The police don't need to determine who specifically killed Jake, only who participated in the crime.
If Bob and his six friends work together to kill Jake, then all seven of them are guilty of murder, even it was only Bob who actually killed Jake. For example, if two of Bob's friends hold Jake so he can't move, and the other four of Bob's friends distract the other people in the room so they can't see what's happening, and then Bob stabs Jake with a knife killing him, then under US law they're all considered guilty of murder.
Now in a trial, the prosecutor would have to prove beyond a reasonable doubt that each of these seven people is guilty of murder. However, in order to do the prosecutor doesn't need to prove what exactly each of the seven people actually did, only that each person participated in the crime.

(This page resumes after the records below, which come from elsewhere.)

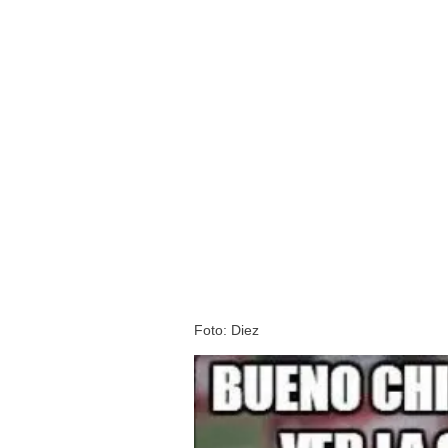
Foto: Diez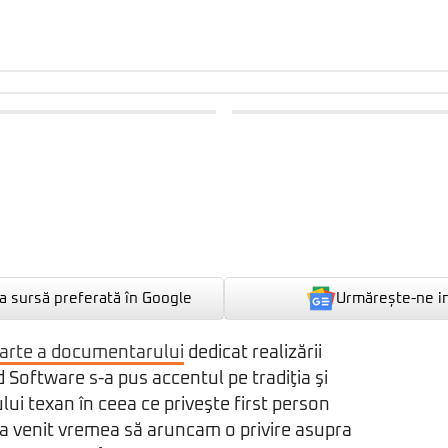
Urmărește-ne i
 sursă preferată în Google
arte a documentarului
dedicat realizării
d Software s-a pus accentul pe tradiţia şi
lui texan în ceea ce priveşte first person
a venit vremea să aruncam o privire asupra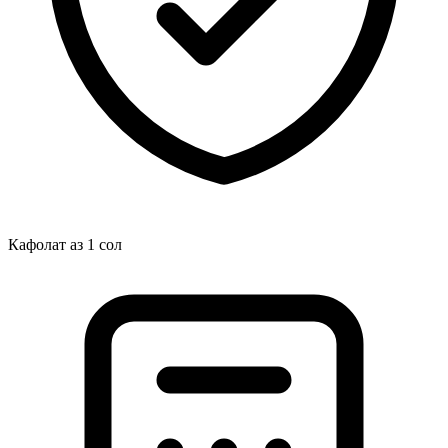
Кафолат аз 1 сол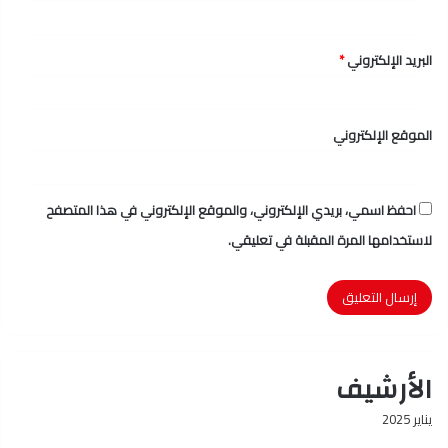
البريد الإلكتروني
*
الموقع الإلكتروني
احفظ اسمي، بريدي الإلكتروني، والموقع الإلكتروني في هذا المتصفح
لاستخدامها المرة المقبلة في تعليقي.
الأرشيف
يناير 2025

In my example above, it doesn't make a difference who stabbed Jake or who held him while he was being stabbed, or who tried to prevent anyone from witnessing Jake being killed, anyone who did any of these things is guilty of the same crime. The prosecutor just needs to prove that each defendant did any one of these things, not that each defendant did one particular thing.

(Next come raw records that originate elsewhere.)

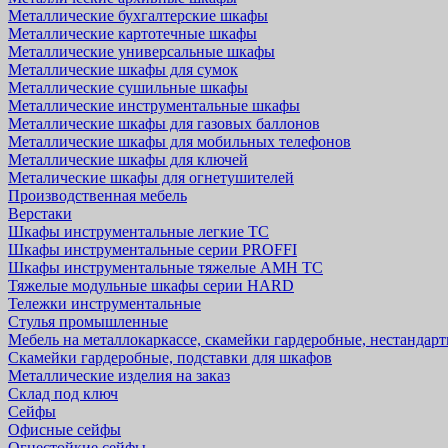
Металлические бухгалтерские шкафы
Металлические картотечные шкафы
Металлические универсальные шкафы
Металлические шкафы для сумок
Металлические сушильные шкафы
Металлические инструментальные шкафы
Металлические шкафы для газовых баллонов
Металлические шкафы для мобильных телефонов
Металлические шкафы для ключей
Металические шкафы для огнетушителей
Производственная мебель
Верстаки
Шкафы инструментальные легкие ТС
Шкафы инструментальные серии PROFFI
Шкафы инструментальные тяжелые AMH TC
Тяжелые модульные шкафы серии HARD
Тележки инструментальные
Стулья промышленные
Мебель на металлокаркассе, скамейки гардеробные, нестандар
Скамейки гардеробные, подставки для шкафов
Металлические изделия на заказ
Склад под ключ
Сейфы
Офисные сейфы
Огнестойкие сейфы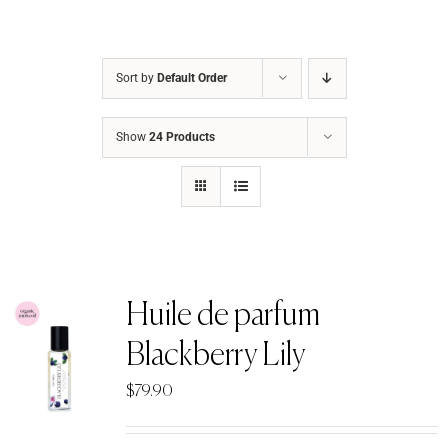
Sort by
Default Order
Show
24 Products
Huile de parfum
Blackberry Lily
$
79.90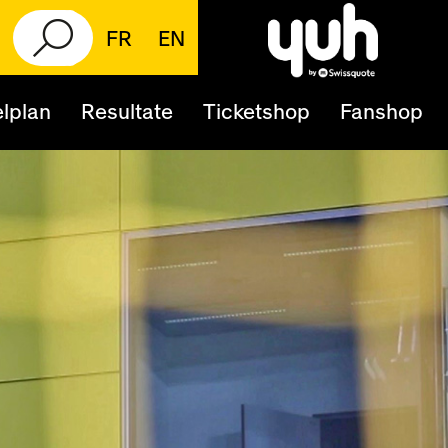
FR
EN
lplan
Resultate
Ticketshop
Fanshop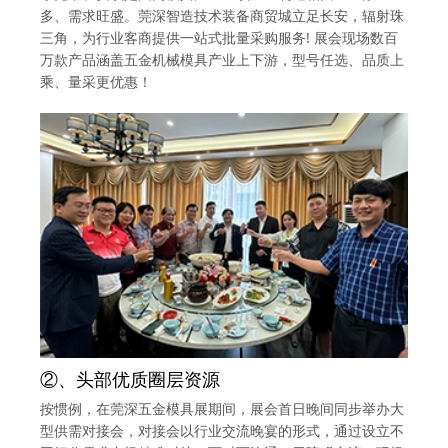
多、需求旺盛。莞深智造技术装备商贸城立足长安，辐射珠
三角，为行业客商提供一站式批量采购服务! 展会现场数百
万款产品涵盖五金机械模具产业上下游，型号任选、品质上
乘、量采更优惠！
②、头部优质圈层资源
按惯例，在莞深五金模具展期间，展会首日晚间同步举办大
型供需对接会，对接会以行业交流晚宴的形式，通过设立不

So while the police don't need to know who actually killed Jake, but they do need to who participated in the crime. If say, Bob and his six friends are all known gang members, while the rest of people in the room have no known criminal associations it may be easy for the police to identify them as suspects and then build a case against them. It's possible that they'll only be able to find evidence that shows that some of the seven participated the crime, but not others. It's even possible for the actual killer to be acquitted while the rest are convicted.
Potentially a lot of outcomes are possible, but the police don't need to identify the killer specifically.